┌─ GIVEN RECORDS
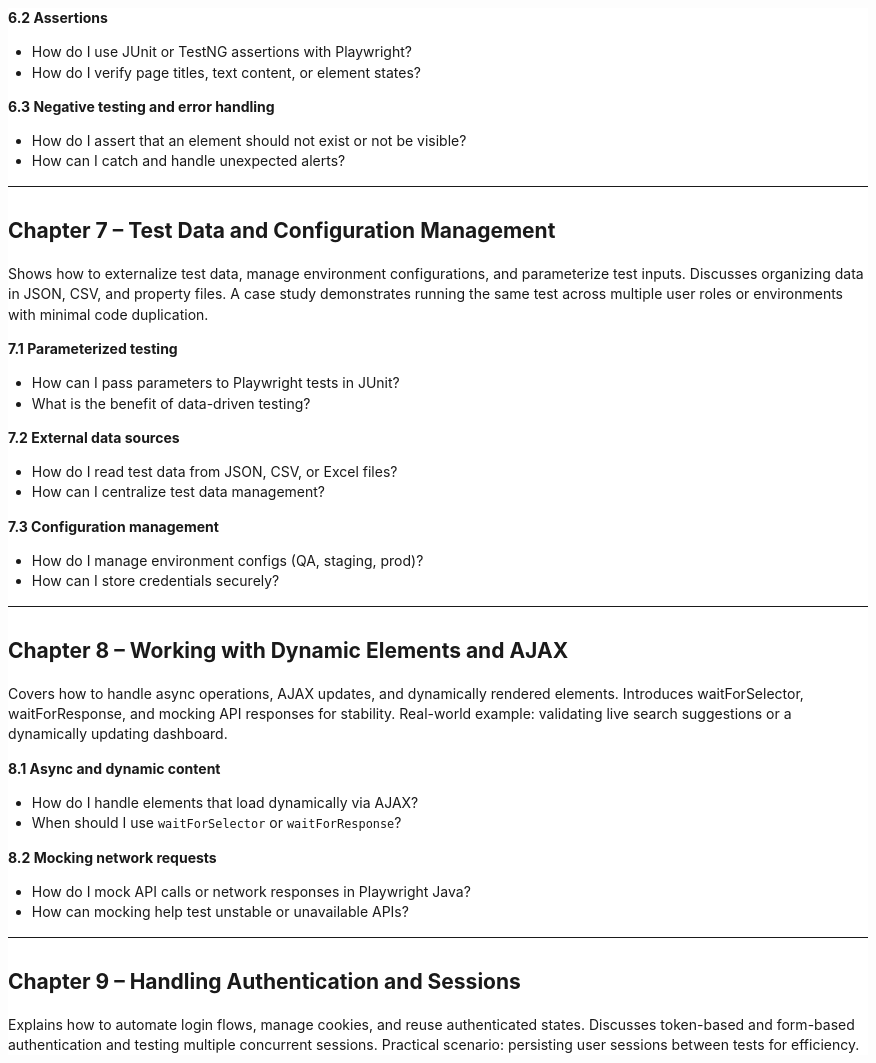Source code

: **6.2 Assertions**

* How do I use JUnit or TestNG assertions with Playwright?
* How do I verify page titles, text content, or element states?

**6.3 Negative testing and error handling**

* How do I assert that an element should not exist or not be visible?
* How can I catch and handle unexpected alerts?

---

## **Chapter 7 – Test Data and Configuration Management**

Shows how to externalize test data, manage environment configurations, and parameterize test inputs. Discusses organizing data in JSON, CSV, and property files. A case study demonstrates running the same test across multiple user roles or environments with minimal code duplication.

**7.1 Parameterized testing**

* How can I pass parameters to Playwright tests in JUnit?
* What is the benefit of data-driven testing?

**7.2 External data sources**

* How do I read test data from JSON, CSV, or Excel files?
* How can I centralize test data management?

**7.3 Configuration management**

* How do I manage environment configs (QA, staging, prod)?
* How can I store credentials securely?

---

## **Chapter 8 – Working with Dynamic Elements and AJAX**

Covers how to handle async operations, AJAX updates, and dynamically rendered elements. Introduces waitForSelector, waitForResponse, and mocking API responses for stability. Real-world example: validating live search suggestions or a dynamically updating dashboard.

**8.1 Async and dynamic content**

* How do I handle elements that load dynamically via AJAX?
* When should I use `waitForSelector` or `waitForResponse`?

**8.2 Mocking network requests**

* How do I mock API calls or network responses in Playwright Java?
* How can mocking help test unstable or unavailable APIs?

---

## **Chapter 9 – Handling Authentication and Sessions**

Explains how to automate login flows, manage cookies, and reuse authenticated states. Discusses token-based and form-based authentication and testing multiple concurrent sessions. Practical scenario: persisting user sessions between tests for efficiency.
└─
┌─ GIVEN RECORDS
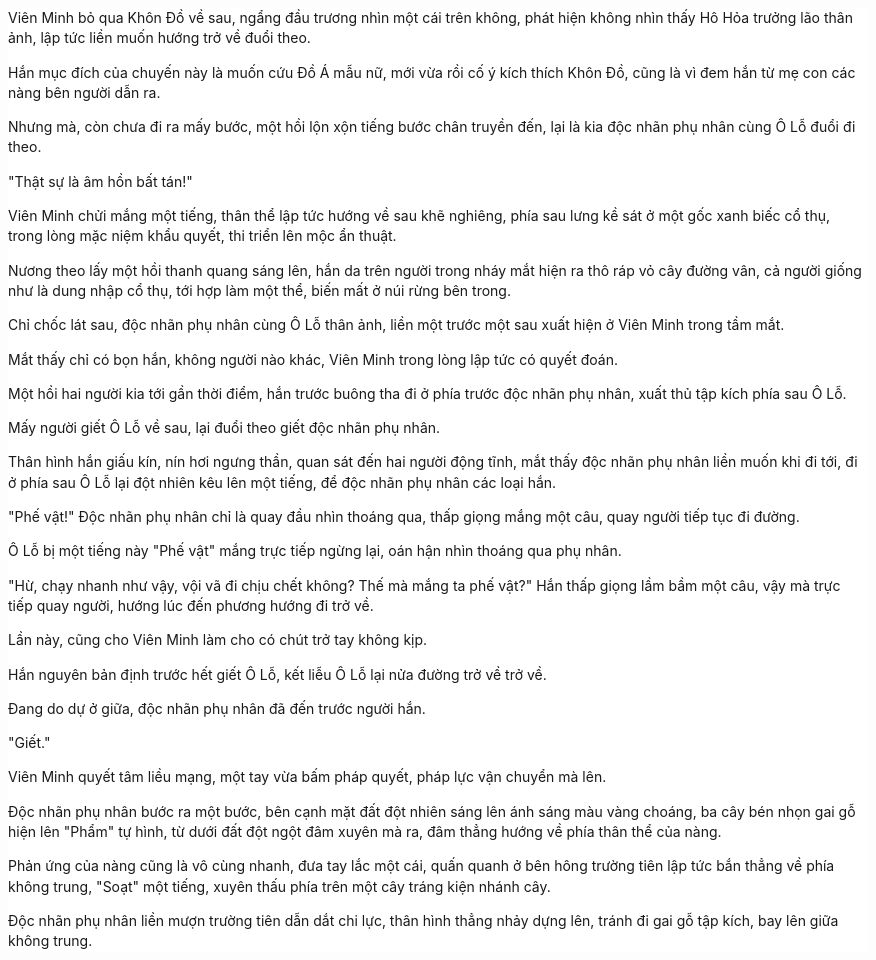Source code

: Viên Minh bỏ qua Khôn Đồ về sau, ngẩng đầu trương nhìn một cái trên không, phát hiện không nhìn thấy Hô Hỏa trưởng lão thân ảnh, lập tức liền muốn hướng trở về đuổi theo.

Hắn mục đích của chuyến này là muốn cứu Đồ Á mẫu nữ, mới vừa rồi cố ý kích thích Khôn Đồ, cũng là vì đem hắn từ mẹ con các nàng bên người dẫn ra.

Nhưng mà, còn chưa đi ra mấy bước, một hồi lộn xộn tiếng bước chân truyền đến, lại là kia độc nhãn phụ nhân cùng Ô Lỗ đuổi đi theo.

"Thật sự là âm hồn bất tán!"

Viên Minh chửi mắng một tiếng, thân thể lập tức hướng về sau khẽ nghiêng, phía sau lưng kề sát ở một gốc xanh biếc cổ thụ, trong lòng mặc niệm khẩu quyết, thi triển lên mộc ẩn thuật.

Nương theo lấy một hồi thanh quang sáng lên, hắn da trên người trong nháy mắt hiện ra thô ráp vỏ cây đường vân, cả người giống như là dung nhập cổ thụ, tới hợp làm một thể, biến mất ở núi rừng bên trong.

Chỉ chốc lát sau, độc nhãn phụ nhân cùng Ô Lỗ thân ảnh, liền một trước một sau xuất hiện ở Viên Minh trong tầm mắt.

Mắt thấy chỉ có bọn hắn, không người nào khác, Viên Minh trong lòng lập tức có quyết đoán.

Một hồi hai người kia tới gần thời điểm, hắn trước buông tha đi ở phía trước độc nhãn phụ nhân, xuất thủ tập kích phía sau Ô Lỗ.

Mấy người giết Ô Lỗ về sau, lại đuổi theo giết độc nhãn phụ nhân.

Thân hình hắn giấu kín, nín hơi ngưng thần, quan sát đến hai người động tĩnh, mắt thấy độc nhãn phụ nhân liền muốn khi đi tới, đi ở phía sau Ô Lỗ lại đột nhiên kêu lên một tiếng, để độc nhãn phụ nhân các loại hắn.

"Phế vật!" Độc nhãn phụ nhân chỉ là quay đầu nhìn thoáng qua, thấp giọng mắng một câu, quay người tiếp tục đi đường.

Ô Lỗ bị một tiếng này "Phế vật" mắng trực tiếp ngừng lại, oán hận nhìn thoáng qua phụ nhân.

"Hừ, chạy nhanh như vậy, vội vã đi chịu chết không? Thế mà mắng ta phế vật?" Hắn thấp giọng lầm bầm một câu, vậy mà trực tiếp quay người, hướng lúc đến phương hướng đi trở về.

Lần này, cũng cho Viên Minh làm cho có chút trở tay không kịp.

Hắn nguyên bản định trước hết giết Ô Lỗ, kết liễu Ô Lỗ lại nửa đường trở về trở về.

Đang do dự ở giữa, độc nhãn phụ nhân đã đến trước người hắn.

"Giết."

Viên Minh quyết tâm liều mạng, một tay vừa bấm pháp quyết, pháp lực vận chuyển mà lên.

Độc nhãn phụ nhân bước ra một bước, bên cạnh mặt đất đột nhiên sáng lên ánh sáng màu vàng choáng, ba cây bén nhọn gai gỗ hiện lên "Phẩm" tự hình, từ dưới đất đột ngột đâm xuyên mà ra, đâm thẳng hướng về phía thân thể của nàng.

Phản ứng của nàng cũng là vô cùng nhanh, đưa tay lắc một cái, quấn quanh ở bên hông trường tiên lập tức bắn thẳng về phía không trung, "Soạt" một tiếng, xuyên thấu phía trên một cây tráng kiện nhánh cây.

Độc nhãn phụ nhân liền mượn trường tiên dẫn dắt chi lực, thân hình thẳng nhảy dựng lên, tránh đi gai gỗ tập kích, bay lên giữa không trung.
└─
┌─ GIVEN RECORDS
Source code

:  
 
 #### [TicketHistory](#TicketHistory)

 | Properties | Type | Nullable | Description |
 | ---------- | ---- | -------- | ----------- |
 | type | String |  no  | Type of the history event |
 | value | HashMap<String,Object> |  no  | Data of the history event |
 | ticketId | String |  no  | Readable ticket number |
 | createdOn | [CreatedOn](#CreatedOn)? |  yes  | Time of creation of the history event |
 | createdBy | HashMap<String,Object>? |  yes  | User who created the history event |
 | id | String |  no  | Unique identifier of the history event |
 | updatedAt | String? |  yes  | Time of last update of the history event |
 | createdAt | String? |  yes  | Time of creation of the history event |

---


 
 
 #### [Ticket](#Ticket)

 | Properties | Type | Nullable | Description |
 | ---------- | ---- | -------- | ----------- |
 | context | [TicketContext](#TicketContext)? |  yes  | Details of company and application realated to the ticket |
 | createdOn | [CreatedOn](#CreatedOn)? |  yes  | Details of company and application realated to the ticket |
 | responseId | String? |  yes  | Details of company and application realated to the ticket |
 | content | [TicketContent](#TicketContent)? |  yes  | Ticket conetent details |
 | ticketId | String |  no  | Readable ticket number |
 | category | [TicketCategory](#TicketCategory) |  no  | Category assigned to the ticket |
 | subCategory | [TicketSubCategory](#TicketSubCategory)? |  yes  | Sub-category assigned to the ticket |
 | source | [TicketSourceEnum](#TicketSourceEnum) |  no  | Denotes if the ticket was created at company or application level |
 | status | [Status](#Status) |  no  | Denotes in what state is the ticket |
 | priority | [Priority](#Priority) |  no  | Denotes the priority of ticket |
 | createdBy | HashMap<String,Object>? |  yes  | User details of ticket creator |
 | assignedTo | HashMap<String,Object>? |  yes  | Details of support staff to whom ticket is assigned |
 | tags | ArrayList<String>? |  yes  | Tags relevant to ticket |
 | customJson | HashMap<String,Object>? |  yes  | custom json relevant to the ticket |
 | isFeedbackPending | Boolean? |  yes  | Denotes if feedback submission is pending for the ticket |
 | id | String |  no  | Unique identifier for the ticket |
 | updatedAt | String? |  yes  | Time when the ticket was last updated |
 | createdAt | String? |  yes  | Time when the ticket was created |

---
└─
# [TASK DIRECTIONS]
Using the records above, copy word for word the line with "Phản ứng của", the line with "Độc nhãn phụ nhân liền mượn", and every line between them.

# [SOLVED PROBLEM]
Phản ứng của nàng cũng là vô cùng nhanh, đưa tay lắc một cái, quấn quanh ở bên hông trường tiên lập tức bắn thẳng về phía không trung, "Soạt" một tiếng, xuyên thấu phía trên một cây tráng kiện nhánh cây.

Độc nhãn phụ nhân liền mượn trường tiên dẫn dắt chi lực, thân hình thẳng nhảy dựng lên, tránh đi gai gỗ tập kích, bay lên giữa không trung.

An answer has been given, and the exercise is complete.